Sunday, May 17, 2020

Sejarah Perang Batak


PERANG BATAK

Sejarah Perang Batak

Latar Belakang
            Sejak Belanda berkuasa di Nusantara, sejak saat itu pula kehidupan masyarakat Nusantara ditentukan oleh keadaan politik yang terjadi di negeri Belanda dan Eropa. Berbagai kebijakan yang ditetapkan oleh Belanda, semata-mata semuanya adalah untuk mencari keuntungan untuk pihak Belanda sendiri, sedangkan rakyat Indonesia yang dikuasai mengalami penderitaan yang cukup hebat karena harus menanggung kebijakan yang menyengsarakan tersebut. Beragam reaksi perlawanan dilakukan oleh rakyat atas kebijakan Belanda. Salah satu diantara banyak perlawanan yang dilakukan rakyat Indonesia beserta pemimpinnya, adalah perlawanan Tapanuli atau biasa disebut dengan perang Batak.

Data yang Diberikan -

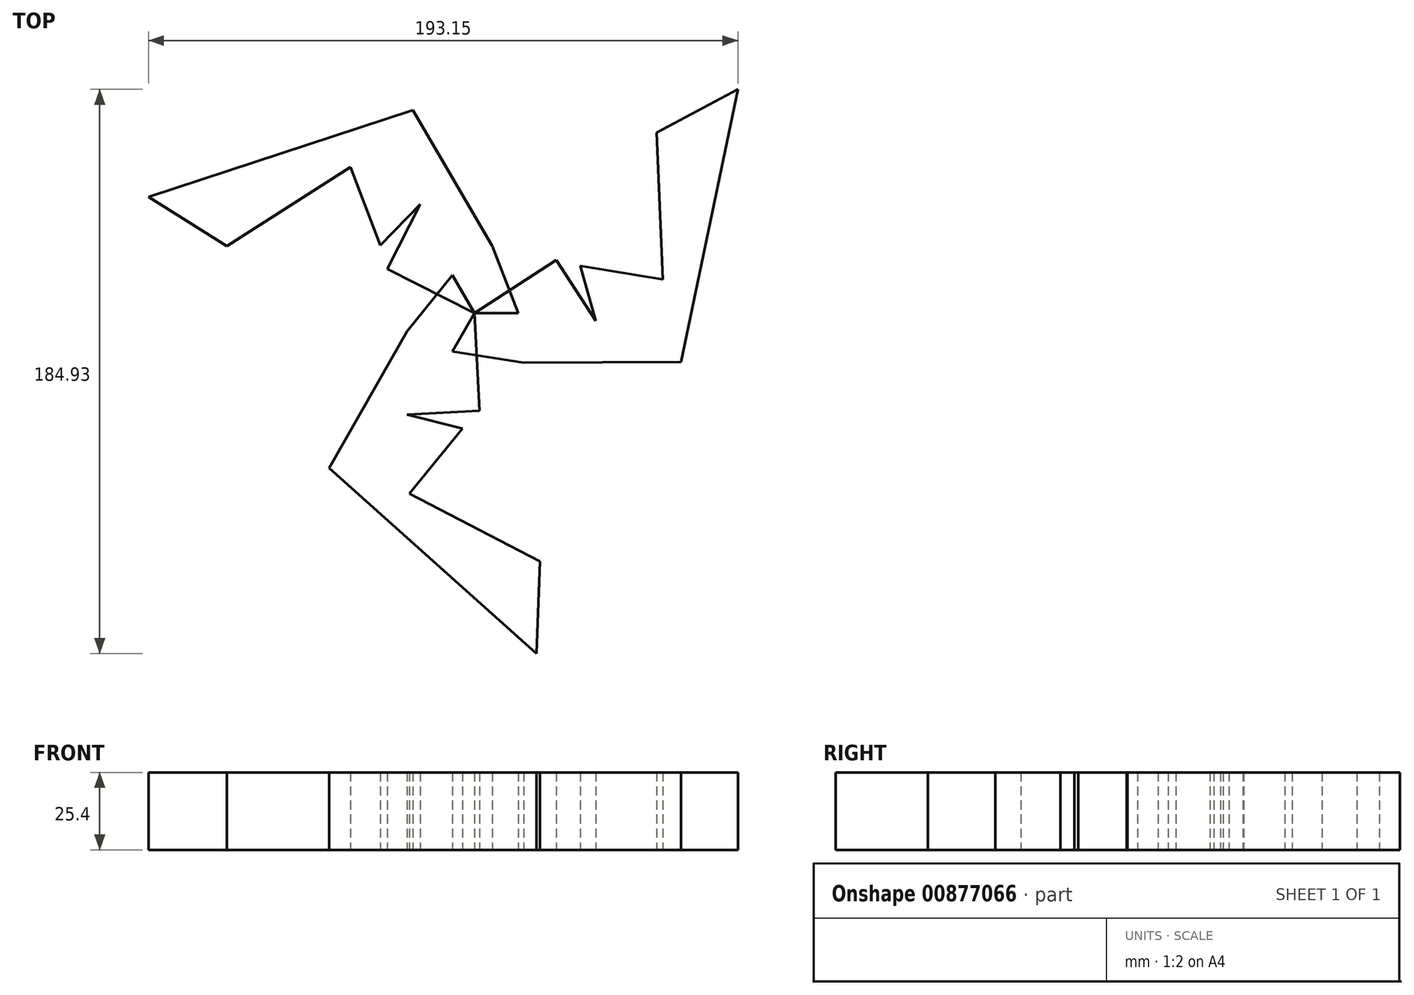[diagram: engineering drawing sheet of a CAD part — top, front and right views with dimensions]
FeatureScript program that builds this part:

Tugas yang Dikerjakan -
a: Tentukan apakah setiap pernyataan berikut sesuai dengan teks tentang Perang Batak, lalu jawab ya atau tidak disertai kutipan kata-kata penentunya dari teks: (i) kebijakan Belanda hanya ditujukan untuk keuntungan pihak Belanda sendiri; (ii) rakyat menerima kebijakan Belanda tanpa perlawanan; (iii) perlawanan Tapanuli juga dikenal sebagai perang Batak.
b: Tuliskan lanjutan teks tentang Perang Batak mulai setelah kalimat terakhirnya.
Data tersebut tidak digunakan dalam pengerjaan ini.

Jawaban yang Diharapkan -
a:
(i) Ya: "semata-mata semuanya adalah untuk mencari keuntungan untuk pihak Belanda sendiri".
(ii) Tidak: "Beragam reaksi perlawanan dilakukan oleh rakyat atas kebijakan Belanda."
(iii) Ya: "perlawanan Tapanuli atau biasa disebut dengan perang Batak".

b:
Perang Batak (1878-1907) terjadi akibat kebijakan Belanda yang membuat rakyat Tapanuli {Batak} mengalami penderitaan yang hebat. Banyak para petani yang kehilangan tanah dan pekerjaan karena diberlakukannya politik liberal yang membebaskan kepada para pengusaha Eropa untuk dapat menyewa tanah penduduk pribumi. Dan dalam pelaksanaanya banyak penduduk pribumi yang dipaksakan untuk menyewakan tanahnya dengan harga murah. Untuk itu, Raja Batak Sisingamangaraja XII mengadakan perlawanan terhadap Belanda. Berikut beberapa alasan Sisingamangaraja XII mengadakan perlawanan terhadap Belanda:

    1. Pengaruh Raja Si Singamangaraja semakin kecil
    2. Adanya Zending di Tapanuli dan sekitarnya
    3. Belanda memperluas kekuasaannya dalam rangka Pax Netherlandica
    4. Kemarahan Si Singamangaraja atas penempatan pasukan Belanda di Tarutung.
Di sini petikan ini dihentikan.